EXTRACT =

════════

Simmons, Steven (2020), Respirometric screening and characterization of mitochondrial toxicants within the ToxCast phase I and II chemical libraries, Dryad, Dataset, https://doi.org/10.5061/dryad.zkh189367

Abstract

Mitochondrial toxicity drives several adverse health outcomes. Current high-throughput screening assays for chemically-induced mitochondrial toxicity typically measure changes to mitochondrial structure and may not detect known mitochondrial toxicants. We adapted a respirometric screening assay (RSA) measuring mitochondrial function to screen ToxCast chemicals in HepG2 cells using a tiered testing strategy. Of 1,042 chemicals initially screened at a single maximal concentration, 243 actives were identified and re-screened at seven concentrations. Concentration-response data for three respiration phases confirmed activity and indicated a mechanism for 193 mitochondrial toxicants: 149 electron transport chain inhibitors (ETCi), 15 uncouplers and 29 ATP synthase inhibitors. Subsequently, an electron flow assay (EFA) was used to identify the target complex for 84 of the 149 ETCi. Sixty reference chemicals were used to compare the RSA to existing ToxCast and Tox21 mitochondrial toxicity assays. The RSA was most predictive (accuracy = 90%) of mitochondrial toxicity. The Tox21 mitochondrial membrane potential assay was also highly predictive (accuracy = 87%) of bioactivity but underestimated the potency of well-known ETCi and provided no mechanistic information. The tiered RSA approach accurately identifies and characterizes mitochondrial toxicants acting through diverse mechanisms and at a throughput sufficient to screen large chemical inventories. The EFA provides additional confirmation and detailed mechanistic understanding for ETCi, the most common type of mitochondrial toxicants among ToxCast chemicals. The mitochondrial toxicity screening approach described herein may inform hazard assessment and the in vitro bioactive concentrations used to derive relevant doses for screening level chemical assessment using new approach methodologies.

════════

Extracted data entries
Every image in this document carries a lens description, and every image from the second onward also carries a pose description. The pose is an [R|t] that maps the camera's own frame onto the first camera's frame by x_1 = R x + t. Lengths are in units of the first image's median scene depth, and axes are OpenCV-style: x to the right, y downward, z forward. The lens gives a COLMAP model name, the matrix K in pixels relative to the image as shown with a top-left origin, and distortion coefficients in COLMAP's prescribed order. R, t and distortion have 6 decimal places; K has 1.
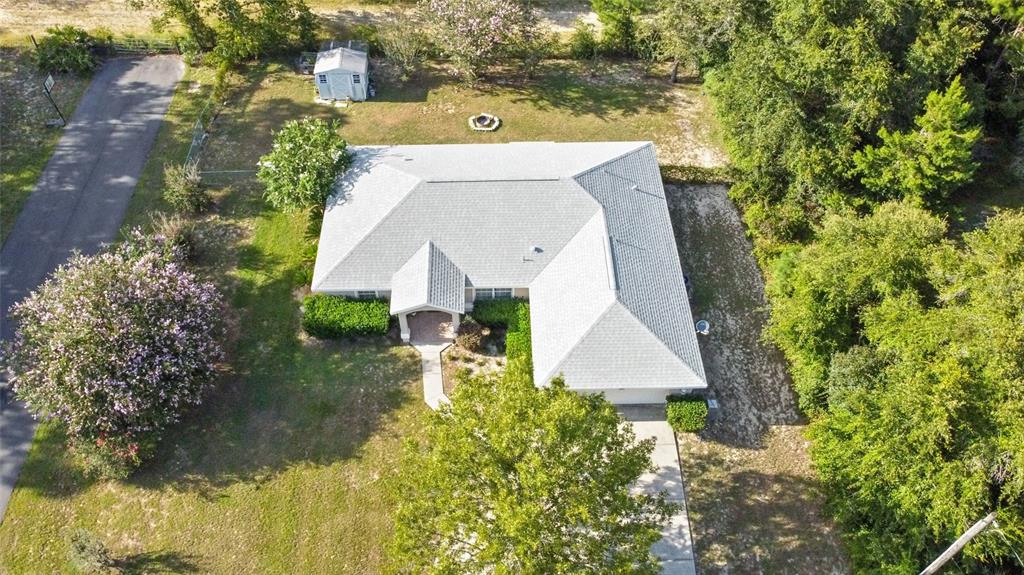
lens RADIAL K [[762.6, 0, 502.0], [0, 762.6, 286.7], [0, 0, 1]] dist [0.002463, -0.000460]
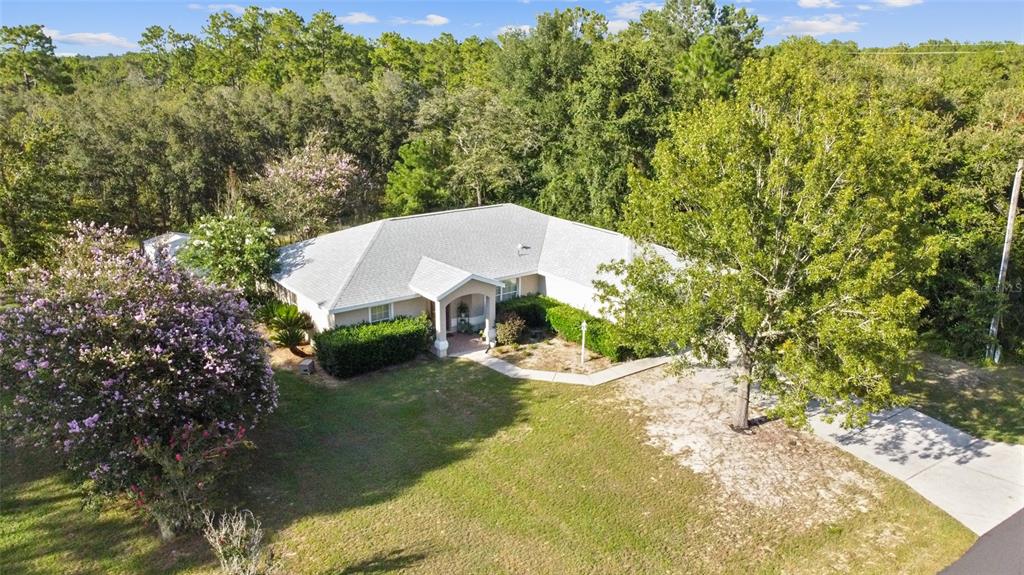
lens RADIAL K [[762.6, 0, 507.4], [0, 762.6, 296.9], [0, 0, 1]] dist [0.002463, -0.000460]
pose [[0.817770, -0.162429, 0.552150, -0.522635], [0.448964, 0.780293, -0.435402, 0.419835], [-0.360116, 0.603954, 0.711025, 0.343189]]
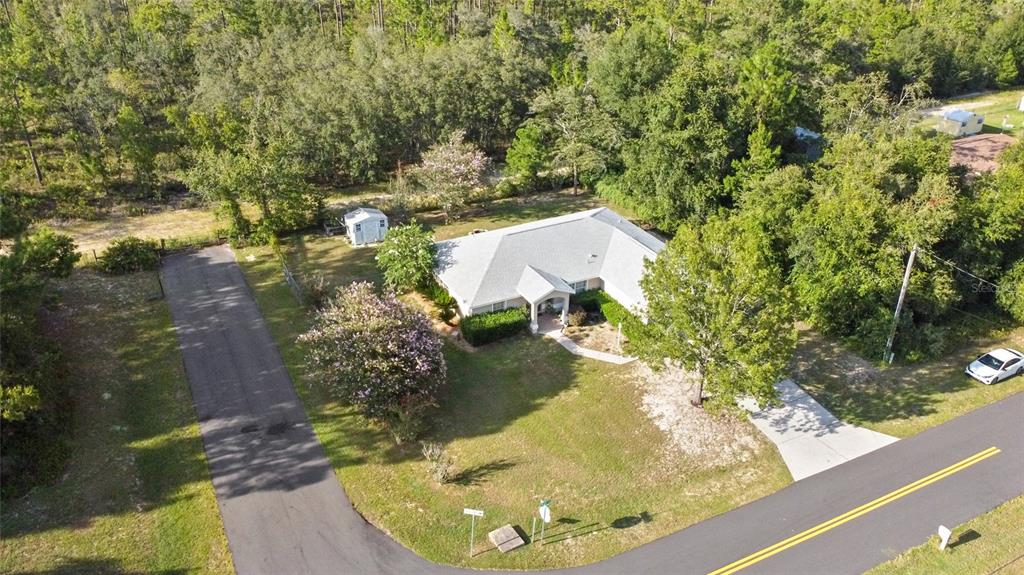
lens RADIAL K [[762.6, 0, 516.0], [0, 762.6, 289.4], [0, 0, 1]] dist [0.002463, -0.000460]
pose [[0.892670, -0.204318, 0.401738, -0.703833], [0.344244, 0.884420, -0.315114, 0.431609], [-0.290922, 0.419589, 0.859831, -0.222029]]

════════

AIM OF THE EXERCISE = Summarize the abstract in two sentences.

SOLUTION TO THE PROBLEM = A respirometric screening assay measuring mitochondrial function was adapted to screen ToxCast chemicals in HepG2 cells in tiers, and of 1,042 chemicals it confirmed 193 mitochondrial toxicants, most of them electron transport chain inhibitors. In a comparison using sixty reference chemicals, it was the most predictive of existing ToxCast and Tox21 mitochondrial toxicity assays (accuracy = 90%), and an electron flow assay identified the target complex for 84 of the 149 electron transport chain inhibitors.